In 2017, two pilots of that particular flight, Mario Daniel Arrú and Alejandro Domingo D’Agostino, were sentenced to life in prison as part of the case known as “ESMA III”. The third pilot, Enrique José De Saint Georges, died while on trial months before the sentence.

The last flight 

The airplane has been bought by the Economy Ministry, led by Sergio Massa, and will be flown from the US. Its flight plan has yet to be disclosed, but it will take around five days and make several stopovers due to the airplane’s short flight range, according to ministry sources. It is expected to land in an Argentine airport in April, at which point the Argentine state will officially take possession of the aircraft. 

On board the plane will be original parts  including a sign that used to be next to the door lever, indicating it should never be opened without authorization from the flight’s commander. The sign, together with the airplane’s manuals, were used at the trial against the pilot to refute the claim that they were not aware of what happened outside their cabin during the flights.

Sources in the Economy ministry told the Buenos Aires Herald that the process of acquiring the plane was not easy, since it was not originally on sale, and it took several rounds of negotiation until the owner agreed to the purchase on December 7 last year. 

The Skyvan will fly to Argentina in its current state —  it has been modified from its original version with updated electronic instruments, new engines, a weather radar, and a new automated system to open the formerly-manual cargo door. Once here, it will be stationed at a hangar provided by the Defense Ministry, where it will be arranged for transportation –including the temporary removal of its wings– to its final destination: the former ESMA property, which has been transformed into the Space for Memory and for the Promotion and Defense of Human Rights. 

The full ESMA complex was sprawled across 17 hectares in a residential neighborhood of Buenos Aires, but the state-sponsored torture took place in one of the many buildings: the Casino de Oficiales, or Officers’ Quarters. The building later became the ESMA Museum and Site of Memory, which is currently nominated for the UNESCO World Heritage List.

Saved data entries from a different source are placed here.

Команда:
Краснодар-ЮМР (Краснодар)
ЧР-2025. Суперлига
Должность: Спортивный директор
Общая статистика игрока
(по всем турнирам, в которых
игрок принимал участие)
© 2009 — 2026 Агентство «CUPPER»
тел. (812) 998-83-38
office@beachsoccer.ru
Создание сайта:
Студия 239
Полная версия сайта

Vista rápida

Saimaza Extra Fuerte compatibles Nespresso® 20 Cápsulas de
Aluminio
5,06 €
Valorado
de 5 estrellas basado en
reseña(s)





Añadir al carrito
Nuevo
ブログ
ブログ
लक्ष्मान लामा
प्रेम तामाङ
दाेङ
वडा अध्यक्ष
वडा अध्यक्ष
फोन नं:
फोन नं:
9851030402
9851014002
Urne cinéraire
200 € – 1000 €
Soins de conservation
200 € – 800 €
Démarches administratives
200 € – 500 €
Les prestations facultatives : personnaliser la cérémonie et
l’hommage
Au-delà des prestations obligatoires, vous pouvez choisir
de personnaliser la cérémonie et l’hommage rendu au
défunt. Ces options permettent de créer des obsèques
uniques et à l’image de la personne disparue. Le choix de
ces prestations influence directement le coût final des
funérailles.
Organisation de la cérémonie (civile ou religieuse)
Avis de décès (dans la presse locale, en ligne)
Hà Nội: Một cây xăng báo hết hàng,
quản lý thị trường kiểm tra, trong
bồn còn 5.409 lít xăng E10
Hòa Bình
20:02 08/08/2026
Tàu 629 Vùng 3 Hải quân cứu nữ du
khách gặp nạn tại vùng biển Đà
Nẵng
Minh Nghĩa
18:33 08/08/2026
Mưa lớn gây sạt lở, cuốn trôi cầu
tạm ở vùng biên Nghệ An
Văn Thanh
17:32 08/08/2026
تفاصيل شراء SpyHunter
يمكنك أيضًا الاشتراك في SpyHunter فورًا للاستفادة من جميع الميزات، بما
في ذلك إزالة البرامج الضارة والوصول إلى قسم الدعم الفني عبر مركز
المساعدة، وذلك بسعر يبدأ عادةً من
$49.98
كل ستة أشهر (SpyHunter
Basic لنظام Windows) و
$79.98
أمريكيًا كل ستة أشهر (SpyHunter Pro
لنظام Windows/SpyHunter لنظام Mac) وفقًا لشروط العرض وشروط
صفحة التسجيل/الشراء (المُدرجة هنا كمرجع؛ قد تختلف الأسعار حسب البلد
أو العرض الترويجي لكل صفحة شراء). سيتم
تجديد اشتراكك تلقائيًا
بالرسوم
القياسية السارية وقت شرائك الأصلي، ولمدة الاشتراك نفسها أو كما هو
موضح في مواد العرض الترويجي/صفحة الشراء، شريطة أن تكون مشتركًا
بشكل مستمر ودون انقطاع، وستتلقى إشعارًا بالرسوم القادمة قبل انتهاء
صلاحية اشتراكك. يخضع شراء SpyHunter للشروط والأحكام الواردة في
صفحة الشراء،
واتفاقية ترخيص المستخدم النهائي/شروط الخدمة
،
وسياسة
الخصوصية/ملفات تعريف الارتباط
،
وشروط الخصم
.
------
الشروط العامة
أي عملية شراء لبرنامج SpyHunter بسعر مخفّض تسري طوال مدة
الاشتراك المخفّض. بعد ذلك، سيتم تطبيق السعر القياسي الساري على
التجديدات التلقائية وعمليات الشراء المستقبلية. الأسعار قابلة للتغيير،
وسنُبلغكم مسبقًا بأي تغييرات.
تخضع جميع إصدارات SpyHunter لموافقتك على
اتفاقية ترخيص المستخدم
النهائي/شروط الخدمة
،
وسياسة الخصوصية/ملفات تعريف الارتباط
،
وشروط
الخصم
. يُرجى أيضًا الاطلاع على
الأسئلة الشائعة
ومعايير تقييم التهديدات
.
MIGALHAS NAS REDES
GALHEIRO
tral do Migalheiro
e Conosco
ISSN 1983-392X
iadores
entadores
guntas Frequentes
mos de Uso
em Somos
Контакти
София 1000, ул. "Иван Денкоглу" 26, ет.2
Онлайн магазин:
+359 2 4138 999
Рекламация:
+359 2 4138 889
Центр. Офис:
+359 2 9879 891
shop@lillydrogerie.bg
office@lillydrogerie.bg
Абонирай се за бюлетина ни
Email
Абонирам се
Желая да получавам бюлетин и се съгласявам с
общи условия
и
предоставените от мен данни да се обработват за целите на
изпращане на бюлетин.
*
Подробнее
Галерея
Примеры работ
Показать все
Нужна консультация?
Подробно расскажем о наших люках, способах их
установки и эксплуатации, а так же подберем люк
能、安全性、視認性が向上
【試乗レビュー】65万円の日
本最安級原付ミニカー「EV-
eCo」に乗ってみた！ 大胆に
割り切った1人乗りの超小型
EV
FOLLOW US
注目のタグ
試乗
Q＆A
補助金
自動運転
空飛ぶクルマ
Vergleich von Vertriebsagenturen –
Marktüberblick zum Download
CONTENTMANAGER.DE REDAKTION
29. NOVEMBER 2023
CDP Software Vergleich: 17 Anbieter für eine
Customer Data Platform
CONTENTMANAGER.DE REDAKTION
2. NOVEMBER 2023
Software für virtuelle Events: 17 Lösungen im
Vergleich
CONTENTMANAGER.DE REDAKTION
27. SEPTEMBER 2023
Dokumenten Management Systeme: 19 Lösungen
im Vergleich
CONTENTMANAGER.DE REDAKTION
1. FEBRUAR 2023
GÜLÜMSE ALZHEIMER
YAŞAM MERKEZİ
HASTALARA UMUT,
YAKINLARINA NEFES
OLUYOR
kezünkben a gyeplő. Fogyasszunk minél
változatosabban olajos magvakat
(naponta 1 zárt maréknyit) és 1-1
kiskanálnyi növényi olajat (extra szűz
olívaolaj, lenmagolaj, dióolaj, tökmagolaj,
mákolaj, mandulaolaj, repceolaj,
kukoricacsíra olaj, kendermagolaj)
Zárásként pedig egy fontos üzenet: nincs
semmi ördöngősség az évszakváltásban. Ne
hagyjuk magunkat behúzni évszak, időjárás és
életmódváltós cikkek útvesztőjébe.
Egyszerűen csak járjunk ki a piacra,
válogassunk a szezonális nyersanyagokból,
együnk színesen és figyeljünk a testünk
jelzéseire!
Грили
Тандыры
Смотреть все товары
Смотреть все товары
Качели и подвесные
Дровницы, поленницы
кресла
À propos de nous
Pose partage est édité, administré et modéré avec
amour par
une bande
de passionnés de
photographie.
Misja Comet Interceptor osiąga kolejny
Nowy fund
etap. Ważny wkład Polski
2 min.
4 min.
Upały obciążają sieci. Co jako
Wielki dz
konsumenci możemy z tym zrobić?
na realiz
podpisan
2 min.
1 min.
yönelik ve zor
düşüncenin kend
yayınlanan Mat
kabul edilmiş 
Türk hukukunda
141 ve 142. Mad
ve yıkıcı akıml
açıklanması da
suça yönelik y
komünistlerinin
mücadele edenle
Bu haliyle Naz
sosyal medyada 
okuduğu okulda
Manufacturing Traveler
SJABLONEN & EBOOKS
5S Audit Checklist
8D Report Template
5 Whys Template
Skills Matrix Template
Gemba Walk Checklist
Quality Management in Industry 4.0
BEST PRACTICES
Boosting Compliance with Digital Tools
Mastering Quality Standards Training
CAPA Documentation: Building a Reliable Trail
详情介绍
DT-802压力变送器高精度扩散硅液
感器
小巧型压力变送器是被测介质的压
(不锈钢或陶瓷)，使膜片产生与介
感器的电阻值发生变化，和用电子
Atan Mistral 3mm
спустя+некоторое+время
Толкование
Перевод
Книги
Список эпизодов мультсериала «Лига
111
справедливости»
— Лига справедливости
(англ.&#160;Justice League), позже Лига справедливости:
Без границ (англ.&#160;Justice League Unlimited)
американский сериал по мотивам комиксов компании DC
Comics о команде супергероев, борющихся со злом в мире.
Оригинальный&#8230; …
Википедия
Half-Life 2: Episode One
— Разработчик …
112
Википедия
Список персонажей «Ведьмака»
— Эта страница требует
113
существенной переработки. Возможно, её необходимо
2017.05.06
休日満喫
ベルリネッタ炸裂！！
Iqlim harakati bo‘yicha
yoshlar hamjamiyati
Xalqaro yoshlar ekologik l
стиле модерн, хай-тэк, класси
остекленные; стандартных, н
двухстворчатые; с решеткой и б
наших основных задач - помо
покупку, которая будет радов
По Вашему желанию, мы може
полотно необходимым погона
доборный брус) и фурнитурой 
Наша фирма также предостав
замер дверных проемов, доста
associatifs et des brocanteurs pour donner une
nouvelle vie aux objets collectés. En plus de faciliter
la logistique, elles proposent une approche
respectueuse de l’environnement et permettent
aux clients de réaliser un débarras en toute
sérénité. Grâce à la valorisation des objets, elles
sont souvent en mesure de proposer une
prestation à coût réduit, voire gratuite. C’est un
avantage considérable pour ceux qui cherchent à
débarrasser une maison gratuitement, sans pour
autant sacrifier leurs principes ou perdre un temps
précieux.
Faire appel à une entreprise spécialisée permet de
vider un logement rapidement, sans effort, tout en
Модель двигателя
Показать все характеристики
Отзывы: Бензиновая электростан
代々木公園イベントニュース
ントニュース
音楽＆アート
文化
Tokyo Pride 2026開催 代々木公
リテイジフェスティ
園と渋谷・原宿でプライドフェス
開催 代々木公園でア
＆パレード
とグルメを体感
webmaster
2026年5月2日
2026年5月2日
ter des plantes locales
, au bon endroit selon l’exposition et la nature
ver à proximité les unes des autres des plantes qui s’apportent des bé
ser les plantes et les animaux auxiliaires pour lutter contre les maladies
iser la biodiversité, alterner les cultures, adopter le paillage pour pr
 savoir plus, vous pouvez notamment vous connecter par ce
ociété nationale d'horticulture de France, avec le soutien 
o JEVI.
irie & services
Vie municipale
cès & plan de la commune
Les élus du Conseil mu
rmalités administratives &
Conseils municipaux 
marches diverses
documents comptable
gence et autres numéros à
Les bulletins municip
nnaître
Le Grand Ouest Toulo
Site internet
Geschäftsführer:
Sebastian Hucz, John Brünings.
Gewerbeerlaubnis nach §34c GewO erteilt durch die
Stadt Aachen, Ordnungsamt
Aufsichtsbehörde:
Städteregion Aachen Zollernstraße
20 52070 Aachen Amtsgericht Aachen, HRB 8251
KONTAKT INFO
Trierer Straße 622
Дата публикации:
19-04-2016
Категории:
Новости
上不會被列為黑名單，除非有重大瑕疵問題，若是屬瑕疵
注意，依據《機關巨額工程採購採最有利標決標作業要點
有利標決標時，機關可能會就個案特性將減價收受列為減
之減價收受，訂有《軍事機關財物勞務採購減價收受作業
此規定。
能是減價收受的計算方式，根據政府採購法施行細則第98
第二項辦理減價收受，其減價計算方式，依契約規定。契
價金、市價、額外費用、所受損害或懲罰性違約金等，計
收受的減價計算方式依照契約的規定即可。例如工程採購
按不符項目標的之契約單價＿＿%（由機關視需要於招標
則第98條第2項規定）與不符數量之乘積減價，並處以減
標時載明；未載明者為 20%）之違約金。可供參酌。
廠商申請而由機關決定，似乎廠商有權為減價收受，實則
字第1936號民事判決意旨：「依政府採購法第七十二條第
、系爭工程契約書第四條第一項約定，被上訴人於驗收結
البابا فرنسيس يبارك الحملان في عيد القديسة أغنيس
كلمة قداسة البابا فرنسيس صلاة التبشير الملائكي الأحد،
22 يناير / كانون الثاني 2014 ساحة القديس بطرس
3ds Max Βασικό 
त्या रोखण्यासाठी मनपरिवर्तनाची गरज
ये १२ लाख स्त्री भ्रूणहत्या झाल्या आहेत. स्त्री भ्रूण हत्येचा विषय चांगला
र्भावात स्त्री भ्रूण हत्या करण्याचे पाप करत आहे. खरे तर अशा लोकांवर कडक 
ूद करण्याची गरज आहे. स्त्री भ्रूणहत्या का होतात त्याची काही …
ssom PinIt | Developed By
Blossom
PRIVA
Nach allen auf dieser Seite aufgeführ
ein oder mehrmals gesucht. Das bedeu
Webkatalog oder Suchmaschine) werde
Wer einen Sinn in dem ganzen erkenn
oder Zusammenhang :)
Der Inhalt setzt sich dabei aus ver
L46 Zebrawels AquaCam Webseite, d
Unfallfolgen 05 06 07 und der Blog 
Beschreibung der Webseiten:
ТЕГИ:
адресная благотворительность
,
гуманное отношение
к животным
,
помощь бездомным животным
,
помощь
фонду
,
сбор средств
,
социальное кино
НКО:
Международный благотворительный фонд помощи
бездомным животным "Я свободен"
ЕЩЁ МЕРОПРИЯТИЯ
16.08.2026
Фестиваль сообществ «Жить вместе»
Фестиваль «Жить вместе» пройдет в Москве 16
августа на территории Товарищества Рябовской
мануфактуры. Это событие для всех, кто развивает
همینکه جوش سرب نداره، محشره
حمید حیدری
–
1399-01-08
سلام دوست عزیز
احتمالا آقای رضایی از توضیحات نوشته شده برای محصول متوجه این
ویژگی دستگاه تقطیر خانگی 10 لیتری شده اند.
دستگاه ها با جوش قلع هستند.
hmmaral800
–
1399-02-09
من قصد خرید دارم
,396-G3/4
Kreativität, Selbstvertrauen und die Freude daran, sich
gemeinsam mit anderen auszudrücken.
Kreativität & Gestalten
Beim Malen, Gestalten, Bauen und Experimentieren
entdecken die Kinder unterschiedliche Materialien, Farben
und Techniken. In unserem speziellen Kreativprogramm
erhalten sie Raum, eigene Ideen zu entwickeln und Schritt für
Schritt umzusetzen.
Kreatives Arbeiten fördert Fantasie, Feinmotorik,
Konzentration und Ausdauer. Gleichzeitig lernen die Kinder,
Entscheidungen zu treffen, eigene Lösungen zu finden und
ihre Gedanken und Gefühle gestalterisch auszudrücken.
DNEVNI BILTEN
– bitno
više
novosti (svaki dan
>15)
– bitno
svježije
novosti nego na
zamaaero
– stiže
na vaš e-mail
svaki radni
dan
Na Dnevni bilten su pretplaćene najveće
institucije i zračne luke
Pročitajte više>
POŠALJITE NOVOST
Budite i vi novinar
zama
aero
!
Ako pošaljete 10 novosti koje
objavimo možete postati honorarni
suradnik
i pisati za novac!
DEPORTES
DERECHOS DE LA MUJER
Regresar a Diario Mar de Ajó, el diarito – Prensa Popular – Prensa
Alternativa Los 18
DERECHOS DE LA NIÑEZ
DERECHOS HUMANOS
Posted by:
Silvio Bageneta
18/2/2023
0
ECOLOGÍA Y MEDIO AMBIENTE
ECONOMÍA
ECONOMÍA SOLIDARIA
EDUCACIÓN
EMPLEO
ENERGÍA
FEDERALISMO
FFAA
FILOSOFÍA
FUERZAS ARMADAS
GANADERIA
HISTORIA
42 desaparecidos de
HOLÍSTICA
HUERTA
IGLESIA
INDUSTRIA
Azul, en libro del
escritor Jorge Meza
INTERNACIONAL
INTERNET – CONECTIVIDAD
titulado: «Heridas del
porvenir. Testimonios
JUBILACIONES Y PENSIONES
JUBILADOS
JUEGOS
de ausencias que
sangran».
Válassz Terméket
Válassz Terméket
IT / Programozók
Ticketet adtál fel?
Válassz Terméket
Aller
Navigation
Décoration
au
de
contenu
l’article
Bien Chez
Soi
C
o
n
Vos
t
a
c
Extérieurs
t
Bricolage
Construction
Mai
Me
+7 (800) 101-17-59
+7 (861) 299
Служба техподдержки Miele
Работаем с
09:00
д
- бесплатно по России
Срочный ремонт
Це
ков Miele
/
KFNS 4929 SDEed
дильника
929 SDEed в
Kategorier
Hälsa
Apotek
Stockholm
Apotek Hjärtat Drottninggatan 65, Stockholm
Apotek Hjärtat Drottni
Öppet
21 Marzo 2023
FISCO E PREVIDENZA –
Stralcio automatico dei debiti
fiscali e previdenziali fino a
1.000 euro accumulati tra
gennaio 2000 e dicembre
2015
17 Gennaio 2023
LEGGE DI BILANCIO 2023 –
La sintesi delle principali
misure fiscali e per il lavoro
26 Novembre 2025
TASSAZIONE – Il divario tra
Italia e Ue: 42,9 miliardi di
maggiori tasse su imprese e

Sources at the ESMA Museum and Site of Memory specified that the airplane will be on display inside the complex –which is now known as the Space for Memory and for the Promotion and Defense of Human Rights– but not in the museum itself. 

Wherever in the complex it is displayed, the airplane is set to be an emotional lightning rod.

“Personally, being close to the plane for the first time was a shock to me,” said Lewin, who flew to Fort Lauderdale in 2014 to see it in person for the first time. “I couldn’t stop thinking about the bodies of the people I cared about inside that thing. People I had known, people I had worked with as an activist and with whom I was a prisoner.”

“I couldn’t stop thinking I myself could have been a passenger in one of those flights.”